KEY POINTS:
The dairy boom appears at an end.
Dairy farm prices have eased 10 to 15 per cent in recent weeks on the back of tumbling international product prices and concerns Fonterra may further lower this season's payout.
Some real estate companies have gone 10 weeks without completing a dairy farm sale, as vendors and purchasers stand off waiting for the market to find a new level.
Southern Wide Real Estate director Dallas Lucas said sales of dairy farms had now resumed, and he expected to complete some transactions in the next few days, with five offers under consideration for Southland dairy farms.
However, farms that in August were selling for $40 or more for every kilogram of milksolids produced were now fetching between $35 and $38 per kilogram.
Lucas said the market was likely to settle at that level.

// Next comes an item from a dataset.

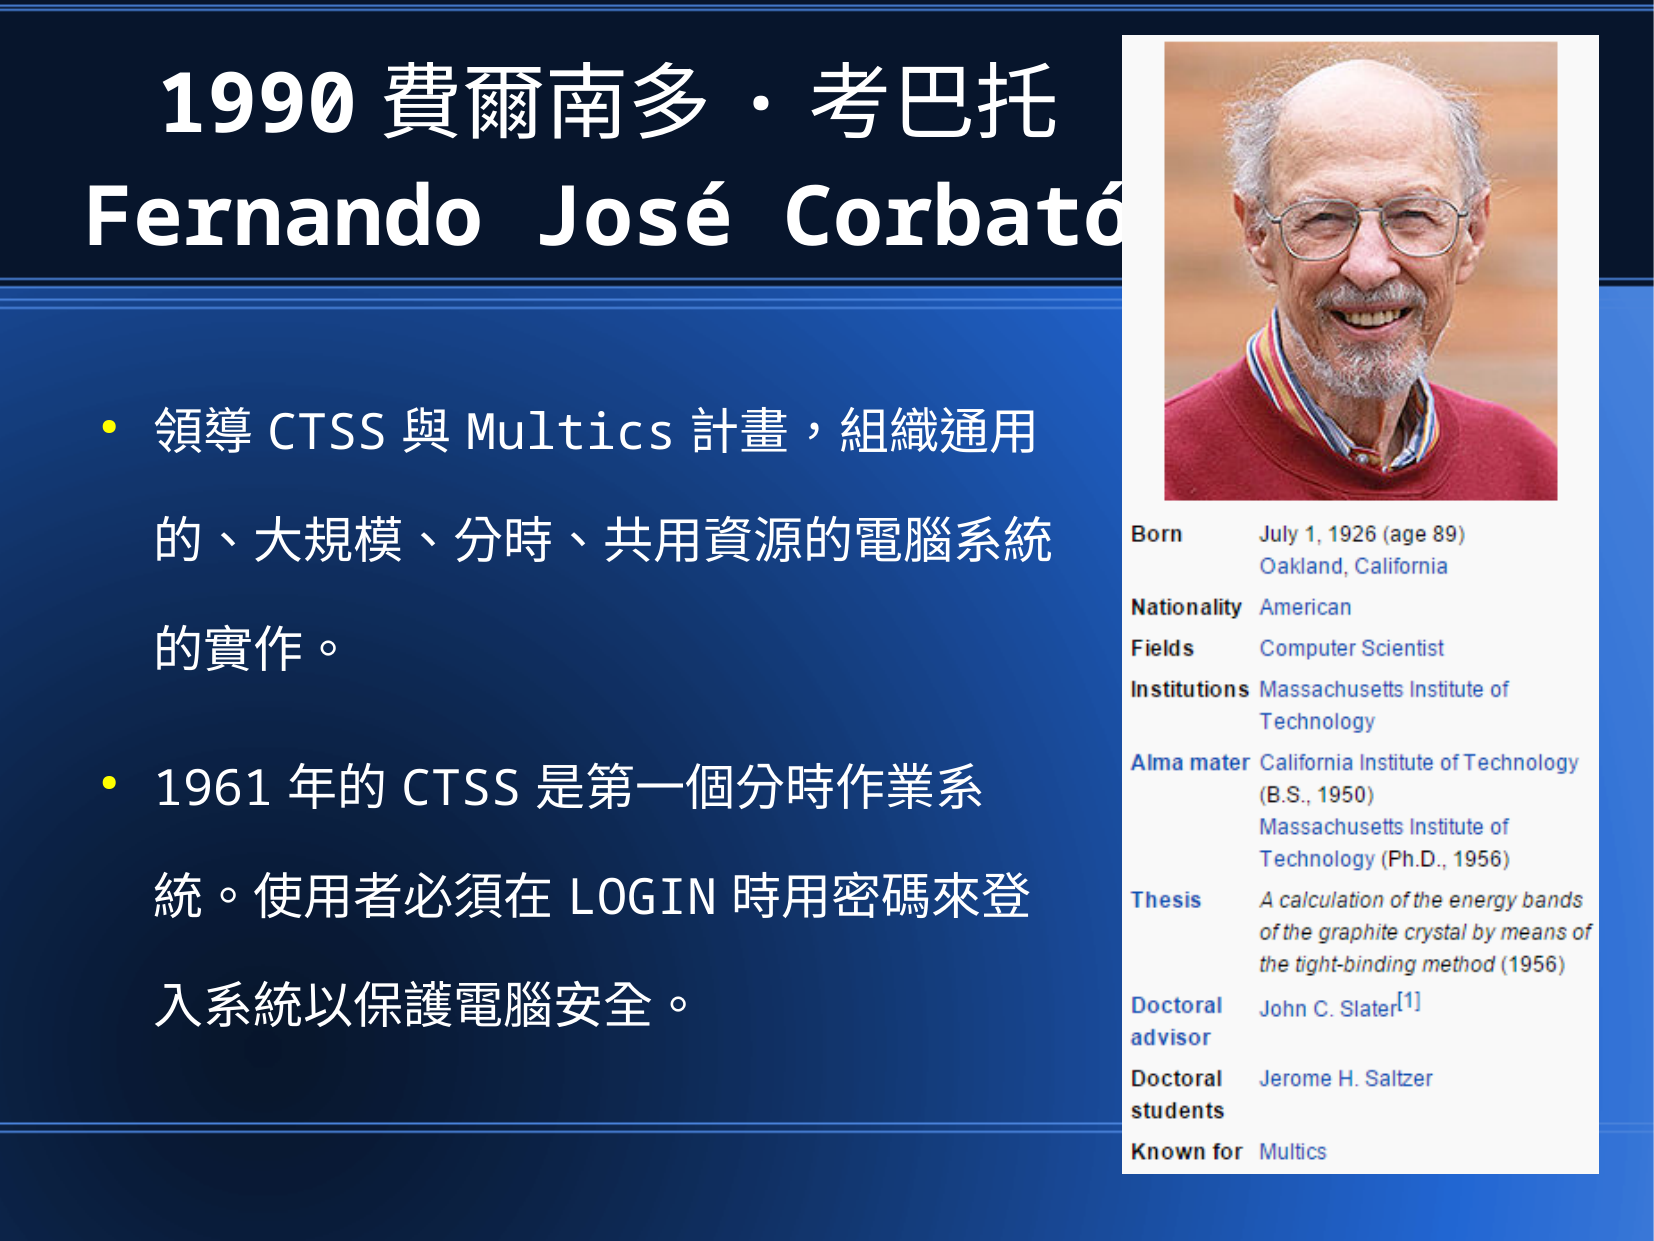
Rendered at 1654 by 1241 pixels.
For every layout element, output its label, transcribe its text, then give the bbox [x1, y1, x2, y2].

Fallout from the global credit crunch, and then Fonterra late last month dropping its forecast payout for this season from $6.60 per kilogram of milk solids (kg/ms) to $6, had made buyers and vendors nervous.

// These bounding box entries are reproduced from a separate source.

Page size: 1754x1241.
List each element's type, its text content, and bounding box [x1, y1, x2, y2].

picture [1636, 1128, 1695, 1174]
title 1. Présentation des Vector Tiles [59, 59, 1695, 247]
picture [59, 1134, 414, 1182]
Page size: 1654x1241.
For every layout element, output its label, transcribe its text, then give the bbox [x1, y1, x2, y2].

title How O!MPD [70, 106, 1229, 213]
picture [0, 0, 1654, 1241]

Lucas said there were also more dairy farms for sale than there had been in the last few years.
In August 2007 he had eight dairy farms on his books. In the same month this year he had up to 30 - some exceptional properties, he said.
While Fonterra had forecast a $6 kg/ms payout, Westland Milk Products had talked about an end-of-season payout of $5.20 to $5.60 kg/ms.
Even though the industry had been waiting for a correction, it was quicker and larger than expected.
"It's not a disaster, it's just that we've been used to something better in the last couple of years."
Since July whole and skim milk powder prices had almost halved.
While there were buyers looking for properties, Lucas said their profile had changed, with fewer inquiries from business people looking to invest in the industry.